____ Records for the task
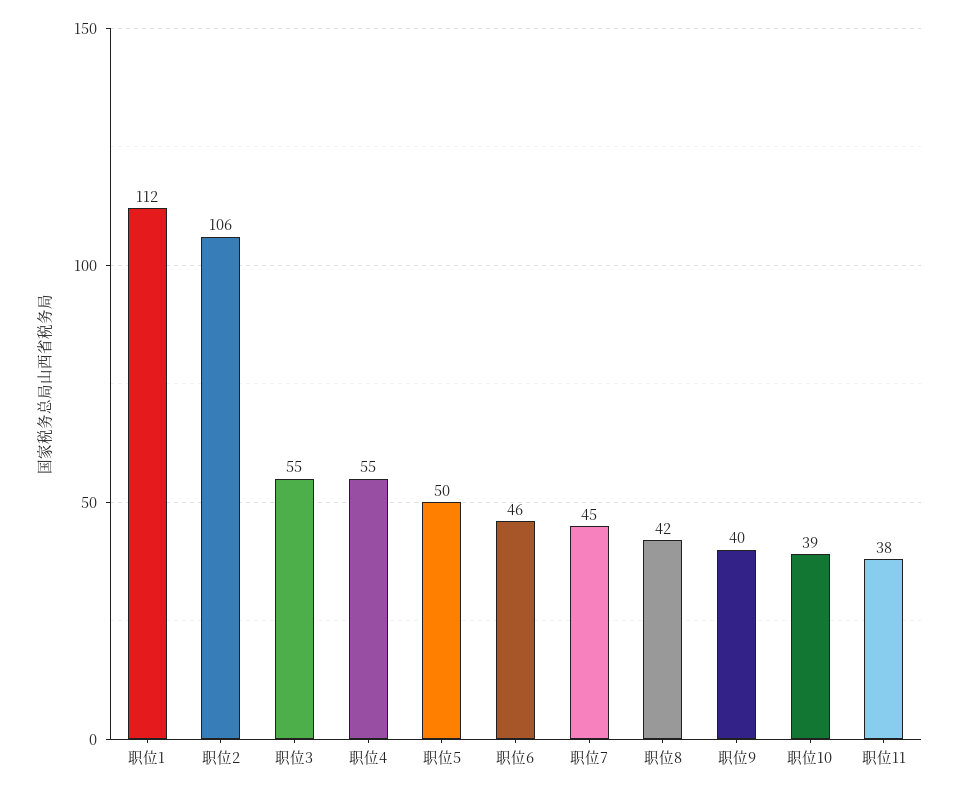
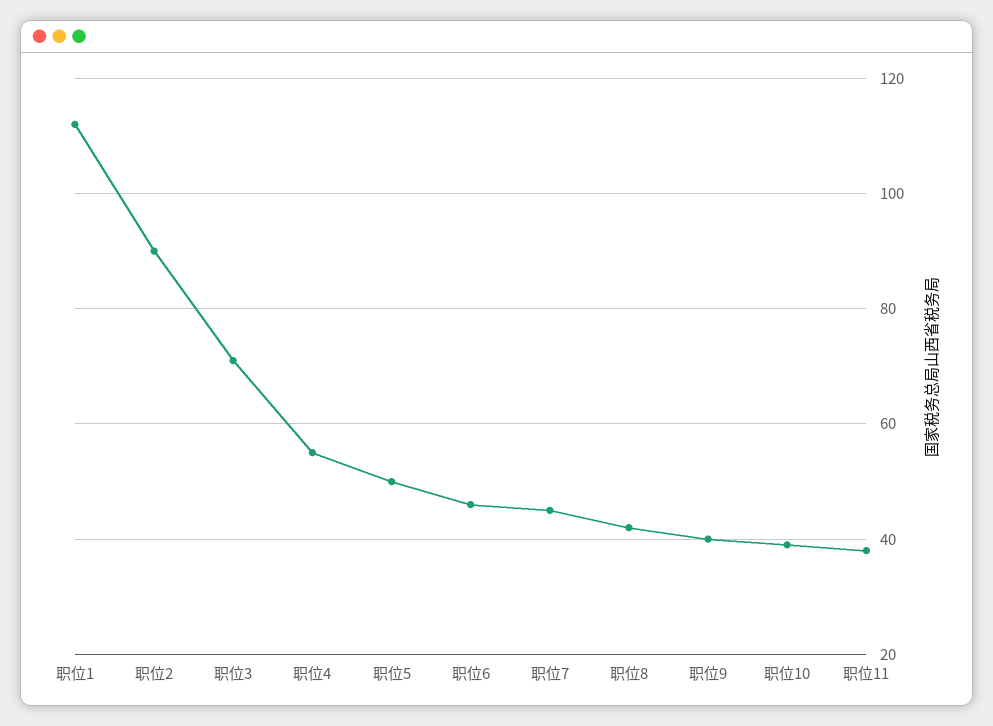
职位2: 106 -> 90
职位3: 55 -> 70

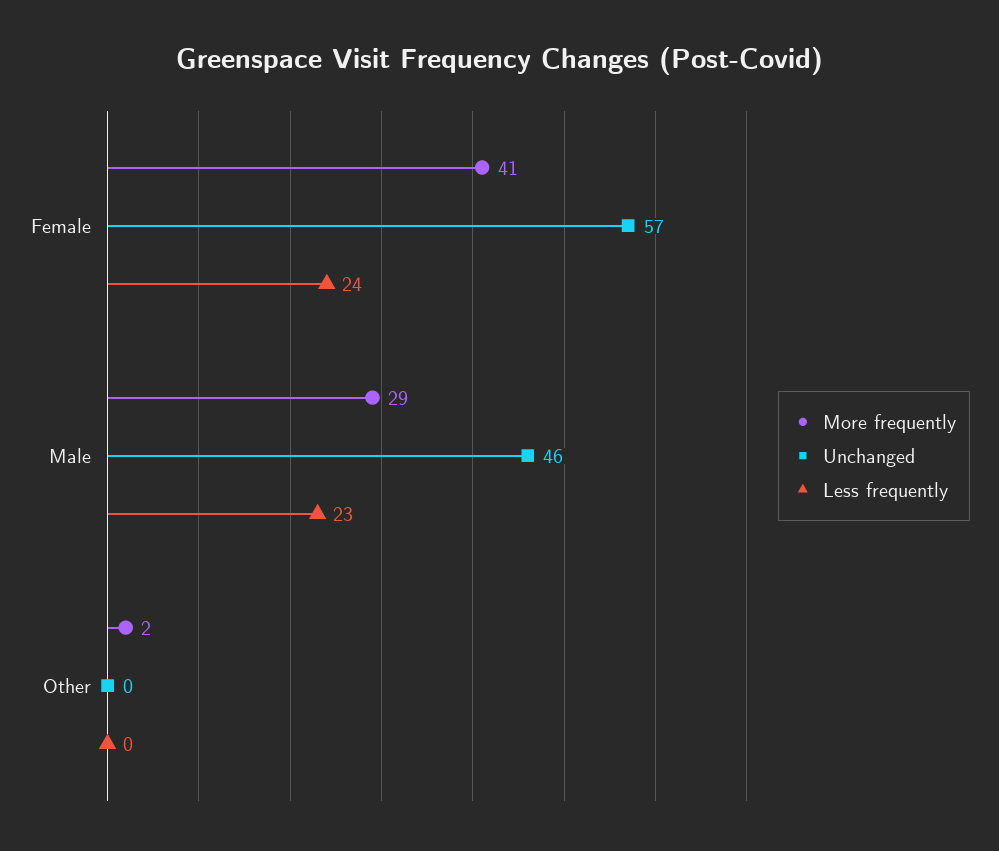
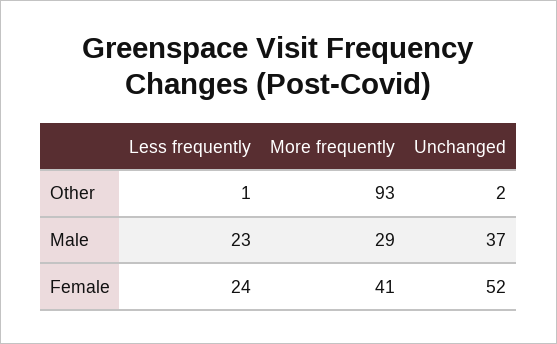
Unchanged, Female: 57 -> 52
Unchanged, Male: 46 -> 37
More frequently, Other: 2 -> 93
Unchanged, Other: 0 -> 2
Less frequently, Other: 0 -> 1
________
Prompt: Print, please, exactly the lines from the one holding "职位3: 55 -> 70" through the final line of the data, both included, while leaving out each picture.

Answer area:
职位3: 55 -> 70

Unchanged, Female: 57 -> 52
Unchanged, Male: 46 -> 37
More frequently, Other: 2 -> 93
Unchanged, Other: 0 -> 2
Less frequently, Other: 0 -> 1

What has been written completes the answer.